Gretchen Gotay

Personal information
- Full name: Gretchen Gotay Cordero
- National team: Puerto Rico
- Born: 14 August 1980 (age 45) San Juan, Puerto Rico
- Height: 1.73 m (5 ft 8 in)
- Weight: 62 kg (137 lb)

Sport
- Sport: Swimming
- Strokes: Freestyle, backstroke
- Club: Athens Bulldogs Swim Club (U.S.)
- Coach: Harvey Humphries

Medal record
Women's swimming
Representing Puerto Rico
Central American and Caribbean Games
| Gold medal – first place | 1998 Maracaibo | 4×200 m freestyle |
| Gold medal – first place | 2002 San Salvador | 4×200 m freestyle |
| Bronze medal – third place | 2002 San Salvador | 4×100 m freestyle |
| Bronze medal – third place | 2006 Cartagena | 4×100 m medley |

= Gretchen Gotay =

Puerto Rican swimmer (born 1980)

Gretchen Gotay Cordero (born August 14, 1980) is a Puerto Rican former swimmer, who specialized in freestyle and backstroke events. She won a total of four medals (2 golds and 2 bronze) in both freestyle and medley relays at the Central American and Caribbean Games (1998, 2002, and 2006). She is a member of Athens Bulldogs Swim Club under her personal coach Harvey Humphries, and a graduate with a master's degree in sports management at the University of Georgia in Athens.

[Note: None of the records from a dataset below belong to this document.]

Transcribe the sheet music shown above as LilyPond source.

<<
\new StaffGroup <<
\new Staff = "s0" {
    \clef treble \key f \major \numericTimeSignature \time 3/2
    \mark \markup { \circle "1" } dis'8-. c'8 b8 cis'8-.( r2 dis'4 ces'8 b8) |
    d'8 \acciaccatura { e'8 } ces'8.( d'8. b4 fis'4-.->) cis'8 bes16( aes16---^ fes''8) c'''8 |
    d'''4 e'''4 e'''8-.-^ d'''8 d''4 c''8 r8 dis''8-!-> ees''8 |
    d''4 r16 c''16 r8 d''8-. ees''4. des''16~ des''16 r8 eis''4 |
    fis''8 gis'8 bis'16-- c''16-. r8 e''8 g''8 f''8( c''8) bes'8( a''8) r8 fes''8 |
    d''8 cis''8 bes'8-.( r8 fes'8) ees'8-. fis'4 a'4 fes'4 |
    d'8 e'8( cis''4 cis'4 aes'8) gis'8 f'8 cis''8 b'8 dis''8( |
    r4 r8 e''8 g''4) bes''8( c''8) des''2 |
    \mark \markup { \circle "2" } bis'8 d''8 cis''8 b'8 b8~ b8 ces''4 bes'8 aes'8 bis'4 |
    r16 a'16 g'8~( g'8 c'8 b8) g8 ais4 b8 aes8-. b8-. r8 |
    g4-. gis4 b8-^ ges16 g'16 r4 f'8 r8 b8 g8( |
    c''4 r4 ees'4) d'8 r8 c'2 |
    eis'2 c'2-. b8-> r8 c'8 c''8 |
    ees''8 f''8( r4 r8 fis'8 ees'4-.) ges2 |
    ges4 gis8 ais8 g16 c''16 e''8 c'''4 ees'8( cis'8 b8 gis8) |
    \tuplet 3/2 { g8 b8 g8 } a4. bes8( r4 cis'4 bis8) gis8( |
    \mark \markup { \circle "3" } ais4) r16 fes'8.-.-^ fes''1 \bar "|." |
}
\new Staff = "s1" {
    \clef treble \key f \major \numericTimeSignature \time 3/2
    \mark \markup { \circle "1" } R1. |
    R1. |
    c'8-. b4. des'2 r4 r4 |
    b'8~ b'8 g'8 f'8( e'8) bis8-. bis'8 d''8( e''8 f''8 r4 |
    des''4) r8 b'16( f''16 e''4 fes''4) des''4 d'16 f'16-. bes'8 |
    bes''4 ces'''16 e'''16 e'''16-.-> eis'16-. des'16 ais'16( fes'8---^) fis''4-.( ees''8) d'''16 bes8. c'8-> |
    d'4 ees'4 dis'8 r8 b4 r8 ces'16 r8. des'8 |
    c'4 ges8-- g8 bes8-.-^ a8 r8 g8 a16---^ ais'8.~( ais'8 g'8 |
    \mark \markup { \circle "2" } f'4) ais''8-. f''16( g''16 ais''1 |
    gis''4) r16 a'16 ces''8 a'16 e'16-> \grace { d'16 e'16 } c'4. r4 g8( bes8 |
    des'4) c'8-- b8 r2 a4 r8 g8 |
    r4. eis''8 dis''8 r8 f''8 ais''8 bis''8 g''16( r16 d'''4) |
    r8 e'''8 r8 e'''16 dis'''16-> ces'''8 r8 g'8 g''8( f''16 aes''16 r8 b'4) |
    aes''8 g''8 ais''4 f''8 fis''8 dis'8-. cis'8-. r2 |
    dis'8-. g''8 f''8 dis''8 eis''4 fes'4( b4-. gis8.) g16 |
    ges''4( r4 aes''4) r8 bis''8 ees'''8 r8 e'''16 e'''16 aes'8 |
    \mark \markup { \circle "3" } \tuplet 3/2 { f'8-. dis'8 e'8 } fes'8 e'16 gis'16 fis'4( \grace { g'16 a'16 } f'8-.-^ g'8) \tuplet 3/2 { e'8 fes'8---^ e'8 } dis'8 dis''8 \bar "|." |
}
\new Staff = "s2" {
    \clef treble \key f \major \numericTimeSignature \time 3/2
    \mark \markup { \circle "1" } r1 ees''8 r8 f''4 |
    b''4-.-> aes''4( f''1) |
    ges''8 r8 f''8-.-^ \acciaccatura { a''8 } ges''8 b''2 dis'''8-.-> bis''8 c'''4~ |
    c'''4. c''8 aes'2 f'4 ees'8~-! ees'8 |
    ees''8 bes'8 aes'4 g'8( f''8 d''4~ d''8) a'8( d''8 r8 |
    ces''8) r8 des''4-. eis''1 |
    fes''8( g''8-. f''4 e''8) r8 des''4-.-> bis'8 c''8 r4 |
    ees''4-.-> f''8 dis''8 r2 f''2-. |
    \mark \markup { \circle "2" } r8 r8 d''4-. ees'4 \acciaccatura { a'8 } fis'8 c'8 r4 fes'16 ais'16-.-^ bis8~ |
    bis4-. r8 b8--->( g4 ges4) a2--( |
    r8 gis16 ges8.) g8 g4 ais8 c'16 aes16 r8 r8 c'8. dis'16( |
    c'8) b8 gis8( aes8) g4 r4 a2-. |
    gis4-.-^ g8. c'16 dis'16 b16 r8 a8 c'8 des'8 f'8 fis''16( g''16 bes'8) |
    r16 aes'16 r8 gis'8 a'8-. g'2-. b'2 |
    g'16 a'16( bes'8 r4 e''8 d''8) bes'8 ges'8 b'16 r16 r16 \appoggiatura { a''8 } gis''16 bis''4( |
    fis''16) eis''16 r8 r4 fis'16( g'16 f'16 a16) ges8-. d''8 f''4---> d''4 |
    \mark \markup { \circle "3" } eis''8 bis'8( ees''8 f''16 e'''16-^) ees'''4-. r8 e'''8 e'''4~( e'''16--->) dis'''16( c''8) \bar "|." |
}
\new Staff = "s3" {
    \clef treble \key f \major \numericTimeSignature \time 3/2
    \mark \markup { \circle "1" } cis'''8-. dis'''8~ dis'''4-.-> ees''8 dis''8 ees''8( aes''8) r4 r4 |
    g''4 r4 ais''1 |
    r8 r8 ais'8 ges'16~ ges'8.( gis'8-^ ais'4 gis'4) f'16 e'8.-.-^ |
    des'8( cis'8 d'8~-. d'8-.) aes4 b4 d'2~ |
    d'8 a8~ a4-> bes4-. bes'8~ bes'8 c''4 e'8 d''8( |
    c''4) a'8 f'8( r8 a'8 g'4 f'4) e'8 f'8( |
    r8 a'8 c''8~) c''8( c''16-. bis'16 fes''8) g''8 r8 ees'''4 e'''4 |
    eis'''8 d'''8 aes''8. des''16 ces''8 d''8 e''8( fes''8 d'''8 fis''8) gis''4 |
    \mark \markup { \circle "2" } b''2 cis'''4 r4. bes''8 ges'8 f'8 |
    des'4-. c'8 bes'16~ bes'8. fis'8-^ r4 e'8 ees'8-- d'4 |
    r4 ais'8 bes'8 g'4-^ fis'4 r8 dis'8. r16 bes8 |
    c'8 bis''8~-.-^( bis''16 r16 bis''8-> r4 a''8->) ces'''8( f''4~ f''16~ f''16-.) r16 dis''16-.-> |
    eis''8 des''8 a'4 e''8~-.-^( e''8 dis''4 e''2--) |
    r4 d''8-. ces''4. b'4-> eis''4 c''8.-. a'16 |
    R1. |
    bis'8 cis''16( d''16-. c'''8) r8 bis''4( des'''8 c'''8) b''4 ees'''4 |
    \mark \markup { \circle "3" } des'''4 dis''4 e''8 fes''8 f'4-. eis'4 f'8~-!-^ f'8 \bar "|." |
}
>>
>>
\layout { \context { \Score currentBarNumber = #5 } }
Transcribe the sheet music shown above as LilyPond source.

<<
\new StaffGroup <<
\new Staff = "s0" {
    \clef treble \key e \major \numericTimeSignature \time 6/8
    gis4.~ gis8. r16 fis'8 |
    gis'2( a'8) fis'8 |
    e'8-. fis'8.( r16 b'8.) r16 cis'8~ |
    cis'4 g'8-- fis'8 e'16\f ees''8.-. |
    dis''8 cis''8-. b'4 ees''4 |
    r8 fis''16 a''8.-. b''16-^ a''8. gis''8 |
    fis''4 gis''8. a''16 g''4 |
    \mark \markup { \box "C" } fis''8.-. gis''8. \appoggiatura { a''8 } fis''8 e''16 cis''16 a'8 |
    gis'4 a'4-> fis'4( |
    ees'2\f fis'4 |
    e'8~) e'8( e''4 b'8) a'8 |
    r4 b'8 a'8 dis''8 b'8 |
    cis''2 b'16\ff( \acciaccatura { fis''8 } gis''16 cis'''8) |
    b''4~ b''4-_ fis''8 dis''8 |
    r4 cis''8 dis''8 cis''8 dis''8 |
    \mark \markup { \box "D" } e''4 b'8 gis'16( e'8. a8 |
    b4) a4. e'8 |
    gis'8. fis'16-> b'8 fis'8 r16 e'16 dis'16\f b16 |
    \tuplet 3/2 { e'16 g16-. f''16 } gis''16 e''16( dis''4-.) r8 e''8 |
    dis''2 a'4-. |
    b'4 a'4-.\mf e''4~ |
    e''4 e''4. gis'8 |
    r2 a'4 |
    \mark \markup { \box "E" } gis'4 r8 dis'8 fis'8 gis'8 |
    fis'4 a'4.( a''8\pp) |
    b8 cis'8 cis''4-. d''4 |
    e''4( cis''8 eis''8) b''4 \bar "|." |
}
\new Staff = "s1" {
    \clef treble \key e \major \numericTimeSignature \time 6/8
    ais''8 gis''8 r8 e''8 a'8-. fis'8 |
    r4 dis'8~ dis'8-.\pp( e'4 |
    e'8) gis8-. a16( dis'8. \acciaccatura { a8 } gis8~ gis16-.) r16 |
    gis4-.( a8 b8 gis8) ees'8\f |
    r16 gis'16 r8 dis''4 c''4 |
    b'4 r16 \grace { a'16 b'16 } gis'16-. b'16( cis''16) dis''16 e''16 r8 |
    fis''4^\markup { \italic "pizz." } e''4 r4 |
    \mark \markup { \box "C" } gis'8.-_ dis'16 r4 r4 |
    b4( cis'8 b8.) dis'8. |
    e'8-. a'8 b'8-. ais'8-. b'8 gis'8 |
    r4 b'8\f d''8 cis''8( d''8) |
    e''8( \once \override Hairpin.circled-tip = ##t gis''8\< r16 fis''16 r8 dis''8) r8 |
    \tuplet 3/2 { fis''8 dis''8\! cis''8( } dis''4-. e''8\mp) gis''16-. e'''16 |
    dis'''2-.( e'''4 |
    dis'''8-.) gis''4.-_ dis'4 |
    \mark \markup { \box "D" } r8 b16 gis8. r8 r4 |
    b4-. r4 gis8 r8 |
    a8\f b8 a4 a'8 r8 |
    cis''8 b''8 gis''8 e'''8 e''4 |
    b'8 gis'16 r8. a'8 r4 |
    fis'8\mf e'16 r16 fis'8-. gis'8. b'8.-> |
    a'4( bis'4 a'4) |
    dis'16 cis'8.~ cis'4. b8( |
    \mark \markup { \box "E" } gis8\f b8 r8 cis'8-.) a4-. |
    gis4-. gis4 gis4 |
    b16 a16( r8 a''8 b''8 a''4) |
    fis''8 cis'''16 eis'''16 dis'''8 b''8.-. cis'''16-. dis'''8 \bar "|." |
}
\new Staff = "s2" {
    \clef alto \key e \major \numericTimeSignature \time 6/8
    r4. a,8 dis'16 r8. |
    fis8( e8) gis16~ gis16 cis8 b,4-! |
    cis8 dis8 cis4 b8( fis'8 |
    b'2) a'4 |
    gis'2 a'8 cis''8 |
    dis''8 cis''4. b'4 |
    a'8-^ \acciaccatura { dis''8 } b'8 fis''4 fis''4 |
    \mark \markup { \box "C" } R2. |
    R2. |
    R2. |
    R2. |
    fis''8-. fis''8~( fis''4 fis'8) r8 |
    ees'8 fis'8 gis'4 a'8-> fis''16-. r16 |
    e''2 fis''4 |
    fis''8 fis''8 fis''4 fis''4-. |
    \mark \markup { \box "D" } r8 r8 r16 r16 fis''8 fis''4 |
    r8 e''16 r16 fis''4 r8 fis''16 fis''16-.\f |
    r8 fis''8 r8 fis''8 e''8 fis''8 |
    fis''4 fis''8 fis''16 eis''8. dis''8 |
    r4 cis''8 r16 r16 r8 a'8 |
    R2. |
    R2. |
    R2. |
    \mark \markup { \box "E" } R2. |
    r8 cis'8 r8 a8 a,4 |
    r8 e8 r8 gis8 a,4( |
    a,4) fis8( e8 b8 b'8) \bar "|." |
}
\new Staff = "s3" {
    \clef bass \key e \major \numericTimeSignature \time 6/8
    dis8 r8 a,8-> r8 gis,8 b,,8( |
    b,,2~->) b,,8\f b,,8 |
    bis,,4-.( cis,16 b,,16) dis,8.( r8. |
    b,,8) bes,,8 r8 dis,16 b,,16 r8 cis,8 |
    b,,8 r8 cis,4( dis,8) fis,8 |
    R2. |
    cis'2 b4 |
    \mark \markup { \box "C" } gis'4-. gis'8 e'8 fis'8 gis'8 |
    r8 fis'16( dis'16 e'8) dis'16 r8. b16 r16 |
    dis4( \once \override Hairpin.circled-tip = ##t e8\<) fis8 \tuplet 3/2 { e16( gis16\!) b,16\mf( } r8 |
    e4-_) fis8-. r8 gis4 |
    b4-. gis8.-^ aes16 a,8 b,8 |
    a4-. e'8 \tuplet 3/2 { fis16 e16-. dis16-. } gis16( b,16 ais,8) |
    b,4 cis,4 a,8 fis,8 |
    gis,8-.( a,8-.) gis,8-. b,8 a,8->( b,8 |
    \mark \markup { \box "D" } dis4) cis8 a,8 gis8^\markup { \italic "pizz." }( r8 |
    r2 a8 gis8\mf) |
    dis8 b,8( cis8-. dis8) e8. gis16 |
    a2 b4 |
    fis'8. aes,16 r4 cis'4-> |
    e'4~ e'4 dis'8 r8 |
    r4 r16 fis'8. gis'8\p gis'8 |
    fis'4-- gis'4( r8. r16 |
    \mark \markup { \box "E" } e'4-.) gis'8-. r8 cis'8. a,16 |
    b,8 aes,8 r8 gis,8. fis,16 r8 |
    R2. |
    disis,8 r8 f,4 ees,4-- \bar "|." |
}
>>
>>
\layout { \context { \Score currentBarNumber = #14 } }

Gotay qualified for the women's 200 m backstroke, as a member of the Puerto Rico team, at the 2004 Summer Olympics in Athens. She posted a meet-record and a FINA B-standard of 2:19.89 from the Caribbean Championships in Kingston, Jamaica. She participated in the first heat, against two other swimmers Saida Iskandarova of Uzbekistan, and Sherry Tsai of Hong Kong, who carried the nation's flag in the opening ceremony. She raced to second place by a 4.56-second margin behind winner Tsai, outside her entry time of 2:23.39. Gotay failed to advance into the semifinals, as she placed thirty-first overall in the preliminaries.